- O aplicativo de reconhecimento facial Mobile Fortify, usado pelaice e pela imigração, não identifica pessoas com confiabilidade em abordagens na rua e foi lançado sem o escrutínio de privacidade tradicional.
- O DHS lançou o Fortify na primavera de 2025 para “determinar ou verificar” identidades de pessoas detidas por agentes federais, vinculando a medida a uma ordem executiva assinada pelo presidente naquele período.
- Registros obtidos pela WIRED mostram que o app não verifica identidades de fato, funcionando apenas para gerar pistas, o que reflete as limitações conhecidas da tecnologia.
- A aprovação apressada do Fortify, em maio do ano passado, envolveu desmontar revisões de privacidade centralizadas e remover limites de uso de reconhecimento facial, sob a gestão de um ex-advogado da Heritage Foundation.
- Existem relatos de uso para escanear rostos de cidadãos dos EUA e outras pessoas presentes em locais de fiscalização, incluindo casos de identificação incorreta e abordagens em que dados faciais foram usados sem consentimento.
O programa Mobile Fortify, ferramenta de reconhecimento facial, é utilizado por agentes de imigração dos EUA em cidades do país.
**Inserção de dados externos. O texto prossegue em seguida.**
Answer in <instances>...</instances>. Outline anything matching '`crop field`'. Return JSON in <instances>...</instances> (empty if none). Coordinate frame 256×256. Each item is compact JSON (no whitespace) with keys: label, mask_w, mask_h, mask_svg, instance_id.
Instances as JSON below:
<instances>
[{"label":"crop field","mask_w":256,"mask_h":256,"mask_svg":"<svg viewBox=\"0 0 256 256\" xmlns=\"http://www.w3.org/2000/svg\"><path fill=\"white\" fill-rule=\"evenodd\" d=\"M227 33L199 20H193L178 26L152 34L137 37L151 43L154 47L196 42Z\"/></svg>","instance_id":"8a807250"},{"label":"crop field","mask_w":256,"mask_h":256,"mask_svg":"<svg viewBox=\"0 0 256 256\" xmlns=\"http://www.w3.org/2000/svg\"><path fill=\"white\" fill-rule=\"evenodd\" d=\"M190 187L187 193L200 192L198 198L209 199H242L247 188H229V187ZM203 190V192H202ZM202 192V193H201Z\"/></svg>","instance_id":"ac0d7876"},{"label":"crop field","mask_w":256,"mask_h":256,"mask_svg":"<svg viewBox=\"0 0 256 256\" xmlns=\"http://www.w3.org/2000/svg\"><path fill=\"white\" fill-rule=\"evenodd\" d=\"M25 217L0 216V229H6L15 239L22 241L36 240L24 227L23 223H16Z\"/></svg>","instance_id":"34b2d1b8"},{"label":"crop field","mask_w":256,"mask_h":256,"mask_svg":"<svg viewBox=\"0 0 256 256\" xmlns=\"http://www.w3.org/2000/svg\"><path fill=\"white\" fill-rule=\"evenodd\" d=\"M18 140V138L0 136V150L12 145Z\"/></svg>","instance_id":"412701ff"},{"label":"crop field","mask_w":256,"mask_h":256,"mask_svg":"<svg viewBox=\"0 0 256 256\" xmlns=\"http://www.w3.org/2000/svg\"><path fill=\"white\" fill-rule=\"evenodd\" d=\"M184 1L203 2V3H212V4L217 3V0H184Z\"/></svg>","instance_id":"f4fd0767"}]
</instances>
A atualização indica que a tecnologia não verifica identidades com precisão e foi lançada sem a devida escrutinação de privacidade. As informações vêm de registros analisados pela WIRED.
DHS lançou o Fortify na primavera de 2025 para “determinar ou verificar” identidades de indivíduos abordados durante operações federais. O lançamento foi ligado a uma ordem executiva de Donald Trump, que defende endurecimento de políticas migratórias. Segundo as fontes, a implementação ocorreu com mudanças administrativas relevantes.
Apesar de o uso ter sido apresentado como ferramenta de identificação, o software não realiza verificação positiva de identidade de forma confiável, conforme a tecnologia e as práticas de uso. Especialistas afirmam que o sistema gera apenas pistas para investigações.
Desenvolvimento e aprovação
Documentos indicam que a autorização apressada do Fortify, em maio do ano passado, ocorreu após a eliminação de avaliações de privacidade centralizadas. Mudanças teriam sido acompanhadas por um ex-assessor da Heritage Foundation, hoje em cargo estratégico na DHS.
As autoridades não detalharam métodos ou ferramentas em uso, mesmo após solicitações de órgãos de fiscalização e organizações de defesa da privacidade. A DHS sustenta que o Fortify auxilia operações, mas não especifica quais indivíduos são vasculhados.
Casos e impactos
Relatos descrevem o uso para identificações de pessoas não apenas alvo, mas também cidadãos dos EUA ou membros da sociedade civil. Há relatos de pessoas abordadas sem consentimento terem suas faces registradas em bancos de dados.
Em processo judicial recente, o Estado de Illinois e a cidade de Chicago afirmaram que o aplicativo foi usado no campo mais de 100 mil vezes desde o lançamento. Casos isolados relatam falhas de identificação entre indivíduos presentes na cena do abordo.
Evidências em campo
Relatos de Oregon indicam que fotos tiradas com o aplicativo resultaram em identidades diferentes para a mesma pessoa em custódia. Em certa ocasião, a discrepância ocorreu após o posicionamento da pessoa, gerando um possível segundo diagnóstico pelo sistema.
Técnicos ou agentes citados em depoimentos mencionaram que o reconhecimento facial não fornece confirmação certeira e depende da avaliação humana. Em alguns casos, a confiança do sistema foi descrita como “talvez” ou “possível”.
Contexto regulatório
O uso de Fortify ocorre em meio a debates sobre privacidade e salvaguardas legais. Organizações de reformas e comissões governamentais questionam a transparência do funcionamento e o alcance da bacia de dados utilizada.
As informações acima foram reunidas a partir de reportagens da WIRED, do NYT e de documentos oficiais, sem divulgação de contatos ou links diretos.